DOWNLOADER_MIDDLEWARES 下載中間件
代碼
處理每個請求和響應,以及處理請求過程中拋出異常處理
class TestDownloaderMiddleware:
@classmethod
def from_crawler(cls, crawler):
s = cls()
# crawler.signals.connect(s.spider_opened, signal=signals.spider_opened)
return s
def process_request(self, request, spider):
spider.logger.info('process_request: %s' % request.url)
return None
def process_response(self, request, response, spider):
spider.logger.info('process_response: %s' % request.url)
return response
def process_exception(self, request, exception, spider):
spider.logger.info('process_exception: %s' % request.url)
return None
說明
from_crawler: 初始化中間件,可增加額外監聽方法具體參見signals
process_request: 引擎發起請求前執行,
process_response: 引擎獲取響應後,爬蟲解析響應前執行
process_exception: 爬取出現異常時執行
返回None繼續爬取,返回Request重新發起新的爬取,返回Response進入process_response繼續執行,返回異常進入process_exception,返回Request時可增加dont_filter=True,不會經過過濾器
配置
-
全局配置 在settings.py文件中
DOWNLOADER_MIDDLEWARES = { '項目名稱.middlewares.TestDownloaderMiddleware': 100, }
-
爬蟲定製配置 在爬蟲類中增加
custom_settings = { "DOWNLOADER_MIDDLEWARES":{ '項目名稱.middlewares.TestDownloaderMiddleware': 100, } }
SPIDER_MIDDLEWARES 爬蟲中間件
代碼
class TestSpiderMiddleware:
@classmethod
def from_crawler(cls, crawler):
s = cls()
# crawler.signals.connect(s.spider_opened, signal=signals.spider_opened)
return s
def process_spider_input(self, response, spider):
spider.logger.info('process_spider_input: %s' % response)
return None
def process_spider_output(self, response, result, spider):
spider.logger.info('process_spider_output: %s' % result)
for i in result:
yield i
def process_spider_exception(self, response, exception, spider):
spider.logger.info('process_spider_exception: %s' % exception)
pass
def process_start_requests(self, start_requests, spider):
spider.logger.info('process_start_requests: %s' % start_requests)
for r in start_requests:
yield r
說明
from_crawler: 初始化中間件,可增加額外監聽方法具體參見signals
process_spider_input: Download中間件執行之後執行,返回None繼續執行,返回異常由process_spider_exception()處理
process_spider_output: input執行之後執行,必須返回包含 Request 或 Item 對象的可迭代對象。

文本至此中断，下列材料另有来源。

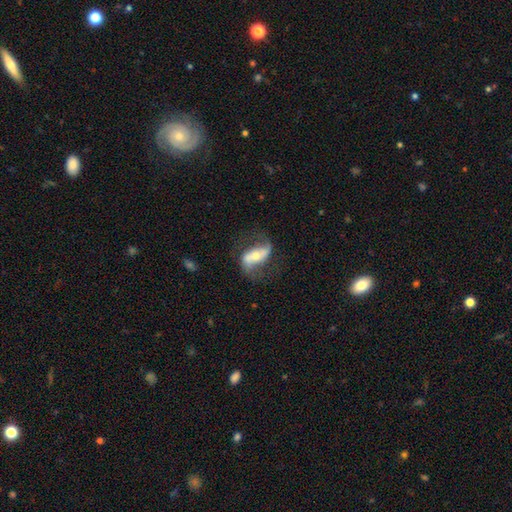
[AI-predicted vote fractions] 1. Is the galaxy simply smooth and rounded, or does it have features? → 74% featured or disk, 20% smooth, 6% star or artifact.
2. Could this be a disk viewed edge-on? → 91% no, 9% yes.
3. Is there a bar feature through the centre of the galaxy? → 45% strong, 29% no, 26% weak.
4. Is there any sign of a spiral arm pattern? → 88% yes, 12% no.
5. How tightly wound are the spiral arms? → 62% loose, 29% medium, 9% tight.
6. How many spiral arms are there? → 89% 2, 5% can't tell, 4% 1, 1% 3, 1% 4, 1% more than 4.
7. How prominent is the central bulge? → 52% moderate, 38% small, 6% large, 2% none, 2% dominant.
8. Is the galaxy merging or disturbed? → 64% none, 19% minor disturbance, 14% major disturbance, 2% merger.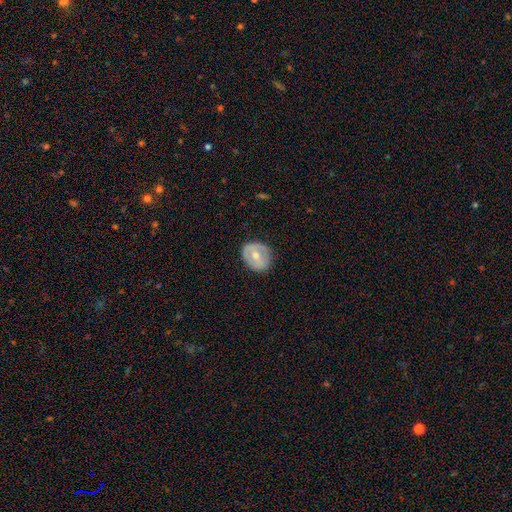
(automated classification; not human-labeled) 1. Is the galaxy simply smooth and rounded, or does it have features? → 47% featured or disk (tied), 47% smooth (tied), 6% star or artifact.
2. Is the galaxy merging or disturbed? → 77% none, 17% minor disturbance, 5% major disturbance, 1% merger.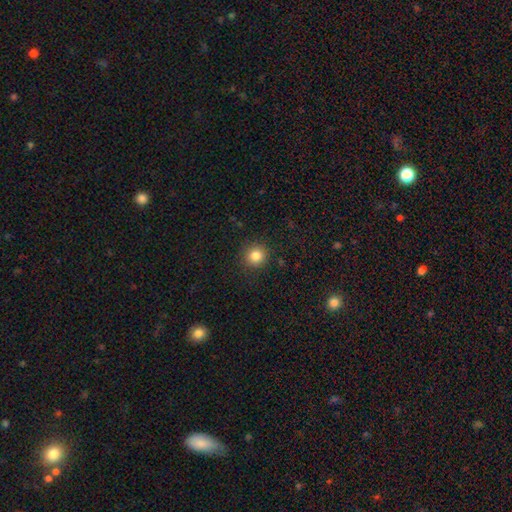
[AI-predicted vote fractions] Q: Smooth or featured?
A: smooth (84%); runner-up: star or artifact (11%)
Q: How rounded?
A: round (92%); runner-up: in between (7%)
Q: Merging?
A: none (90%); runner-up: minor disturbance (7%)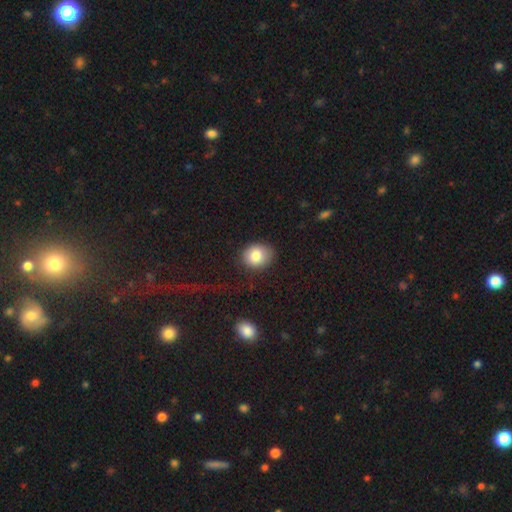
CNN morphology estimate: Smooth or featured: smooth — 84% (star or artifact — 9%)
How rounded: round — 59% (in between — 40%)
Merging: none — 80% (minor disturbance — 14%)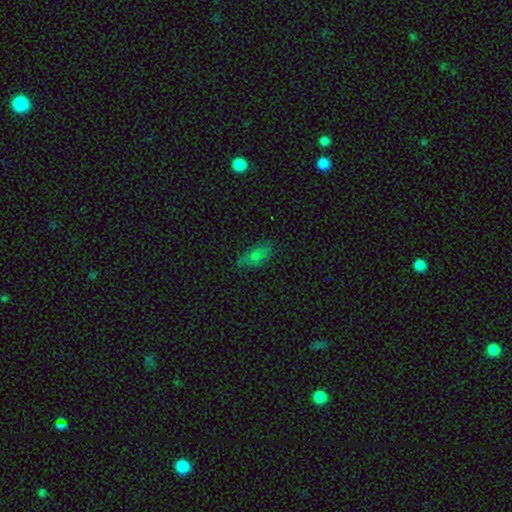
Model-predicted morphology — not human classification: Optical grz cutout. It shows a smooth galaxy with no disk features (69%) that is in between round and cigar-shaped (77%). Merging: none (71%).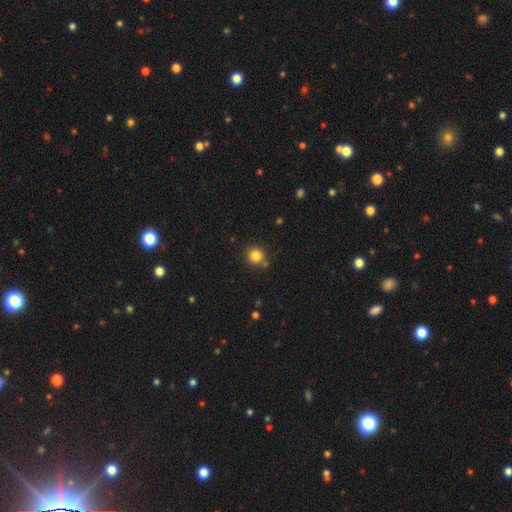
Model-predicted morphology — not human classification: smooth-or-featured: smooth: 83% | star or artifact: 12% | featured or disk: 5%
  how-rounded: round: 92% | in between: 7% | cigar-shaped: 1%
  merging: none: 81% | minor disturbance: 9% | merger: 7% | major disturbance: 3%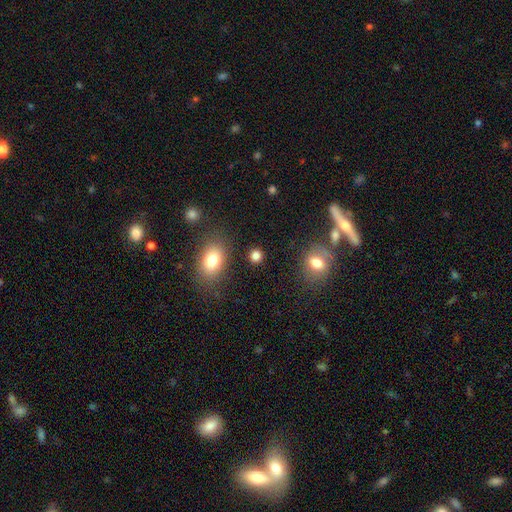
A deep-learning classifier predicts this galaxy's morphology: A smooth galaxy with no disk features (82%) that is round (77%).

Vote fractions:
- Smooth or featured? smooth: 82% / star or artifact: 13% / featured or disk: 5%
- How rounded? round: 77% / in between: 22% / cigar-shaped: 2%
- Merging? none: 85% / minor disturbance: 8% / merger: 4% / major disturbance: 3%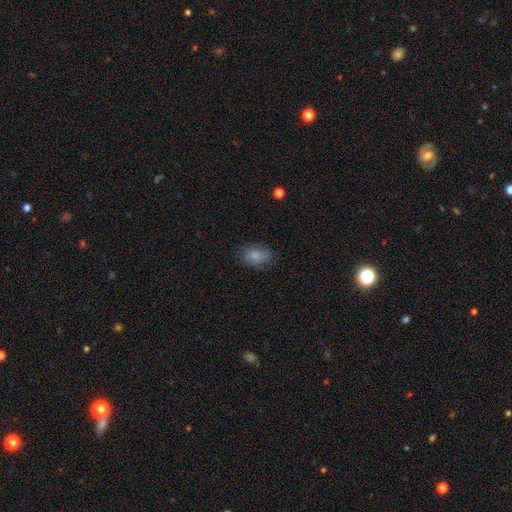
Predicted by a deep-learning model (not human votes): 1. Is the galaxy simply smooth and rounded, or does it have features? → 80% smooth, 12% featured or disk, 8% star or artifact.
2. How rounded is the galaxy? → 84% in between, 14% round, 2% cigar-shaped.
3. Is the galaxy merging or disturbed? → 74% none, 18% minor disturbance, 6% major disturbance, 1% merger.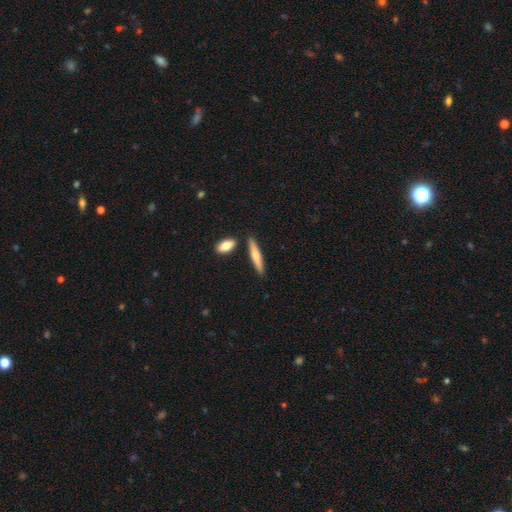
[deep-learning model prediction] This is likely a smooth galaxy (62%). How rounded: clearly cigar-shaped (86%). Merging: clearly none (83%).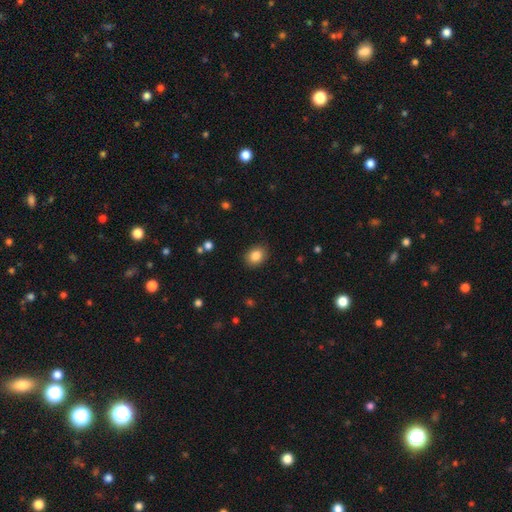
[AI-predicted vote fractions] A smooth galaxy with no disk features (85%) that is in between round and cigar-shaped (55%).

Vote fractions:
- Smooth or featured? smooth: 85% / star or artifact: 9% / featured or disk: 6%
- How rounded? in between: 55% / round: 45% / cigar-shaped: 1%
- Merging? none: 89% / minor disturbance: 8% / major disturbance: 2% / merger: 1%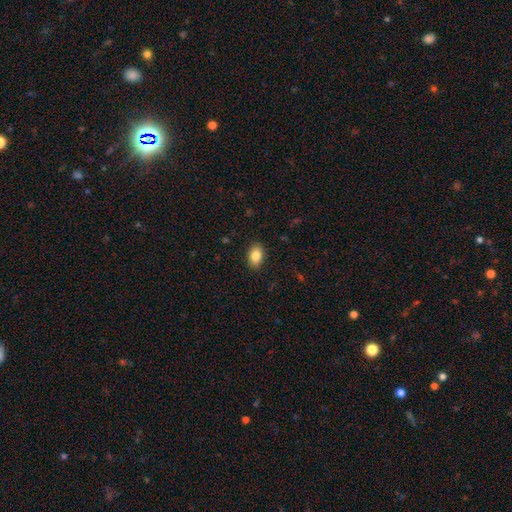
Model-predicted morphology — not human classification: smooth-or-featured: smooth: 84% | star or artifact: 8% | featured or disk: 8%
  how-rounded: in between: 85% | round: 14% | cigar-shaped: 1%
  merging: none: 89% | minor disturbance: 8% | major disturbance: 2% | merger: 1%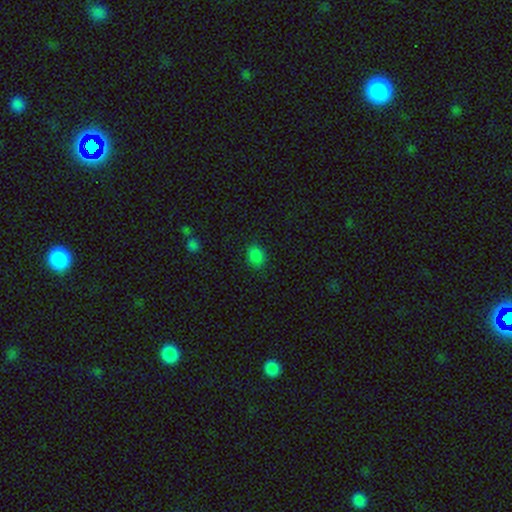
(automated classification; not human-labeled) Smooth or featured? smooth (82%)
How rounded? round (50%)
Merging? none (85%)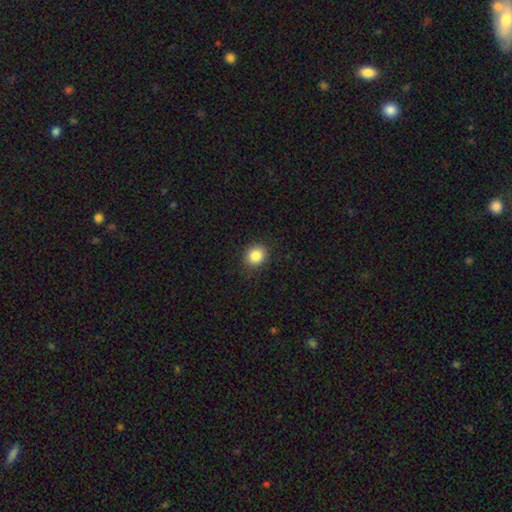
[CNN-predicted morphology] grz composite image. It shows a smooth galaxy with no disk features (86%) that is round (77%). Merging: none (89%).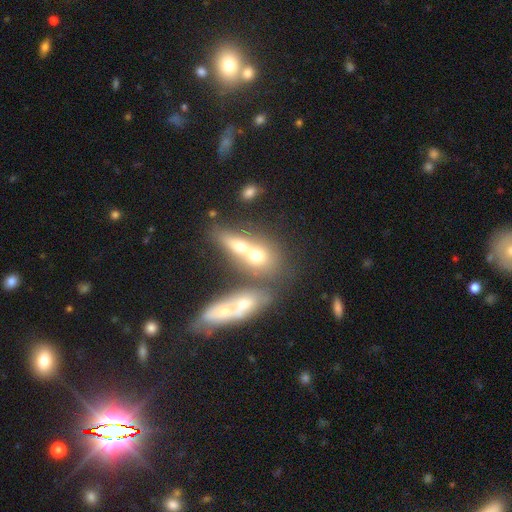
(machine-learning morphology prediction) smooth 57%, featured or disk 30%, star or artifact 13%. Down the decision tree: how rounded — in between (48%); merging — merger (64%).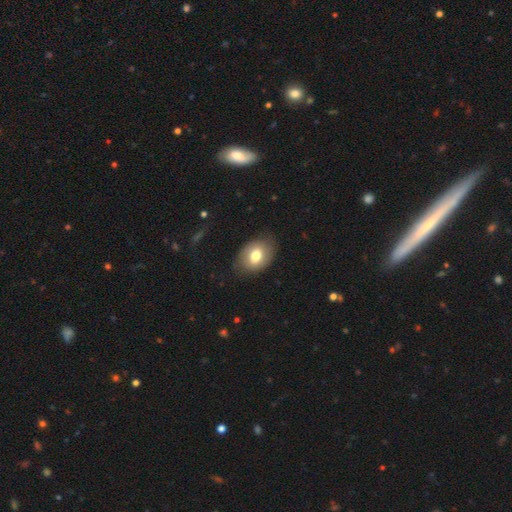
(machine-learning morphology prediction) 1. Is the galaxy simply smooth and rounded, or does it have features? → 70% smooth, 22% featured or disk, 8% star or artifact.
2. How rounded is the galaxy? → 72% in between, 27% round, 1% cigar-shaped.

process_spider_exception: 爬取出現異常時執行
process_start_requests: 爬蟲整體開始之前,返回只必須是url
配置
-
全局配置 在settings.py文件中
SPIDER_MIDDLEWARES = { '項目名稱.middlewares.TestSpiderMiddleware': 100, }
-
爬蟲定製配置 在爬蟲類中增加
custom_settings = { "SPIDER_MIDDLEWARES":{ '項目名稱.middlewares.TestSpiderMiddleware': 100, } }